South Africa recorded its largest single fuel price increase in history on 1 April, with diesel rising R7.51 per litre. The surge has sent ripple effects through the transport and food supply chains.
Why it matters
Fuel is an input cost for almost everything South Africans buy. The increase will push up the cost of food, public transport, and logistics at a time when inflation was already eroding household budgets. Lower-income households, which spend a higher proportion of income on transport and food, will bear the heaviest burden.
What drove the increase
According to the Department of Mineral Resources and Energy, the average Brent crude oil price rose from $69.08 to $93.67 per barrel during the review period.
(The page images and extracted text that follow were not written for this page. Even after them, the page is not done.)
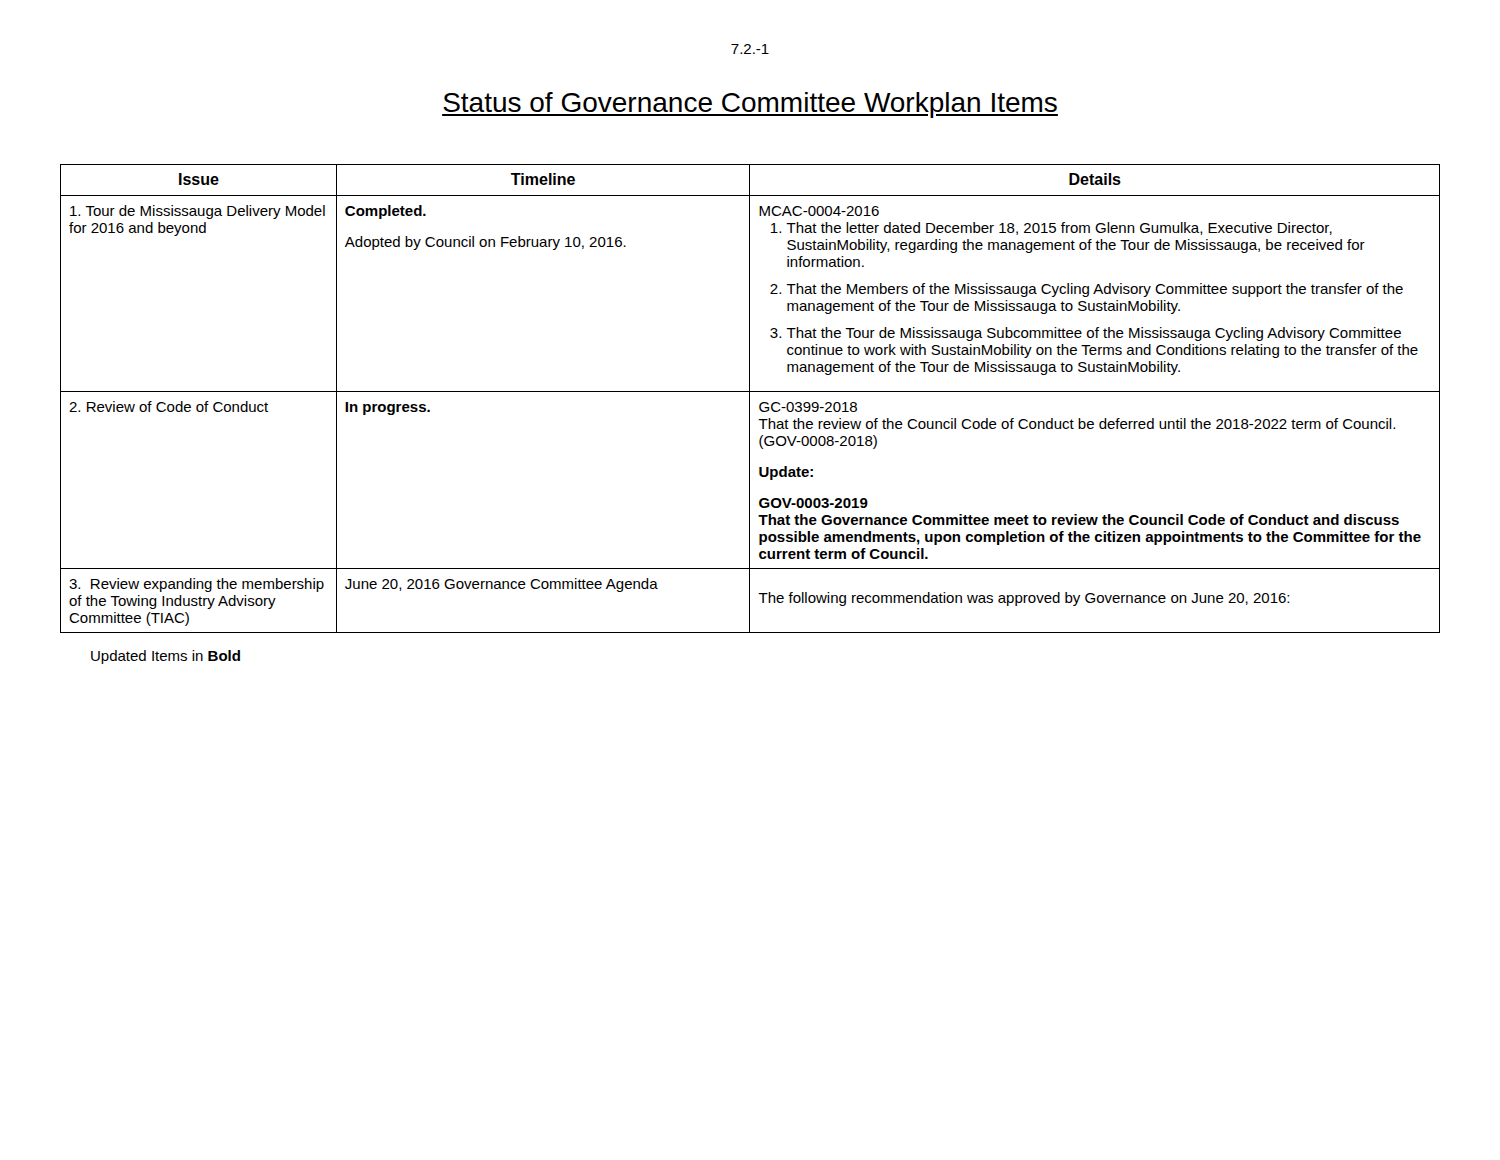7.2.-1
Status of Governance Committee Workplan Items
| Issue | Timeline | Details |
| --- | --- | --- |
| 1. Tour de Mississauga Delivery Model for 2016 and beyond | Completed. Adopted by Council on February 10, 2016. | MCAC-0004-2016 That the letter dated December 18, 2015 from Glenn Gumulka, Executive Director, SustainMobility, regarding the management of the Tour de Mississauga, be received for information. That the Members of the Mississauga Cycling Advisory Committee support the transfer of the management of the Tour de Mississauga to SustainMobility. That the Tour de Mississauga Subcommittee of the Mississauga Cycling Advisory Committee continue to work with SustainMobility on the Terms and Conditions relating to the transfer of the management of the Tour de Mississauga to SustainMobility. |
| 2. Review of Code of Conduct | In progress. | GC-0399-2018 That the review of the Council Code of Conduct be deferred until the 2018-2022 term of Council. (GOV-0008-2018) Update: GOV-0003-2019 That the Governance Committee meet to review the Council Code of Conduct and discuss possible amendments, upon completion of the citizen appointments to the Committee for the current term of Council. |
| 3. Review expanding the membership of the Towing Industry Advisory Committee (TIAC) | June 20, 2016 Governance Committee Agenda | The following recommendation was approved by Governance on June 20, 2016: |
Updated Items in Bold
The spike was driven by the US naval blockade of the Strait of Hormuz, which disrupted global oil supply routes.
The rand weakened from R16.00 to R16.64 against the US dollar over the same period, compounding the fuel price impact. The combined effect of higher crude and a weaker currency produced the record increase.
What it costs at the pump
Diesel (0.005% sulphur) now costs approximately R28.62 per litre at the coast. Inland prices are higher due to transport levies. The Automobile Association has warned that if Brent crude remains above $90, a further increase is likely in May.
Broader economic impact
Economists at Moneyweb have projected that the fuel shock will add between 0.5 and 0.8 percentage points to headline inflation by June. Food prices are expected to follow within four to six weeks as transport costs work through the supply chain.
The South African Reserve Bank is monitoring the situation closely, with its next interest rate decision scheduled for May.